[Opening Material provided section]

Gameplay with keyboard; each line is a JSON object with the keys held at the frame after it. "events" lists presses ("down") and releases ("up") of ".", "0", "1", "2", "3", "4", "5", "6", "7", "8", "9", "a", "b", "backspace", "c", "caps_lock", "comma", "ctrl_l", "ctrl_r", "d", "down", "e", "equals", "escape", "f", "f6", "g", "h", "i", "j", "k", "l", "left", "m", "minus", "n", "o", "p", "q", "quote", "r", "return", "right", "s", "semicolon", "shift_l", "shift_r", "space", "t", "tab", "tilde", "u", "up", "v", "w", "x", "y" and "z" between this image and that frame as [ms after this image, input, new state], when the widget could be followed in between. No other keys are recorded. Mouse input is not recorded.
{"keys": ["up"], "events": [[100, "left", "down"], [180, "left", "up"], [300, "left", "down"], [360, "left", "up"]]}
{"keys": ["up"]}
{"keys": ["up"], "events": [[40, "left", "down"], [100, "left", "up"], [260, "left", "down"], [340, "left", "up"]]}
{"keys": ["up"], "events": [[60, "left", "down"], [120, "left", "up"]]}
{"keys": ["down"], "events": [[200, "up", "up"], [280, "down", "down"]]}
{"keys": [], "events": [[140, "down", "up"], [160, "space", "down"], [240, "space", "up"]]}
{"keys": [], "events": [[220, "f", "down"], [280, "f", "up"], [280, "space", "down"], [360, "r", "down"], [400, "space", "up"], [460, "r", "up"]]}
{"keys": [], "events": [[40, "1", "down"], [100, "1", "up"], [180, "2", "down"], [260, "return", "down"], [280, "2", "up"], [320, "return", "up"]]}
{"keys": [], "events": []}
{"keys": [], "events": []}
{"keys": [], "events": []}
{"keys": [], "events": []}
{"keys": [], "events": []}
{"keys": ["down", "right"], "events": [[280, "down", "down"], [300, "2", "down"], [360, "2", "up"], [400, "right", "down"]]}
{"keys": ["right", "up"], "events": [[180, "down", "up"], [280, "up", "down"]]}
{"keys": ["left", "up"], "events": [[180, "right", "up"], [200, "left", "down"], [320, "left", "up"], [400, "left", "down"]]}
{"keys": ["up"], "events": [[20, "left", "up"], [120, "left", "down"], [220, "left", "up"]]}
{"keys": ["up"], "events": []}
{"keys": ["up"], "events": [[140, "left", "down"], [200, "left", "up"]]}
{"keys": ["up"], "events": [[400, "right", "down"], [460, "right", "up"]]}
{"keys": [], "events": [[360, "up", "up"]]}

[Closing Material provided section]

> [How to complete this task]: What is needed is an exact copy of every record above.

> [Written response]:
Gameplay with keyboard; each line is a JSON object with the keys held at the frame after it. "events" lists presses ("down") and releases ("up") of ".", "0", "1", "2", "3", "4", "5", "6", "7", "8", "9", "a", "b", "backspace", "c", "caps_lock", "comma", "ctrl_l", "ctrl_r", "d", "down", "e", "equals", "escape", "f", "f6", "g", "h", "i", "j", "k", "l", "left", "m", "minus", "n", "o", "p", "q", "quote", "r", "return", "right", "s", "semicolon", "shift_l", "shift_r", "space", "t", "tab", "tilde", "u", "up", "v", "w", "x", "y" and "z" between this image and that frame as [ms after this image, input, new state], when the widget could be followed in between. No other keys are recorded. Mouse input is not recorded.
{"keys": ["up"], "events": [[100, "left", "down"], [180, "left", "up"], [300, "left", "down"], [360, "left", "up"]]}
{"keys": ["up"]}
{"keys": ["up"], "events": [[40, "left", "down"], [100, "left", "up"], [260, "left", "down"], [340, "left", "up"]]}
{"keys": ["up"], "events": [[60, "left", "down"], [120, "left", "up"]]}
{"keys": ["down"], "events": [[200, "up", "up"], [280, "down", "down"]]}
{"keys": [], "events": [[140, "down", "up"], [160, "space", "down"], [240, "space", "up"]]}
{"keys": [], "events": [[220, "f", "down"], [280, "f", "up"], [280, "space", "down"], [360, "r", "down"], [400, "space", "up"], [460, "r", "up"]]}
{"keys": [], "events": [[40, "1", "down"], [100, "1", "up"], [180, "2", "down"], [260, "return", "down"], [280, "2", "up"], [320, "return", "up"]]}
{"keys": [], "events": []}
{"keys": [], "events": []}
{"keys": [], "events": []}
{"keys": [], "events": []}
{"keys": [], "events": []}
{"keys": ["down", "right"], "events": [[280, "down", "down"], [300, "2", "down"], [360, "2", "up"], [400, "right", "down"]]}
{"keys": ["right", "up"], "events": [[180, "down", "up"], [280, "up", "down"]]}
{"keys": ["left", "up"], "events": [[180, "right", "up"], [200, "left", "down"], [320, "left", "up"], [400, "left", "down"]]}
{"keys": ["up"], "events": [[20, "left", "up"], [120, "left", "down"], [220, "left", "up"]]}
{"keys": ["up"], "events": []}
{"keys": ["up"], "events": [[140, "left", "down"], [200, "left", "up"]]}
{"keys": ["up"], "events": [[400, "right", "down"], [460, "right", "up"]]}
{"keys": [], "events": [[360, "up", "up"]]}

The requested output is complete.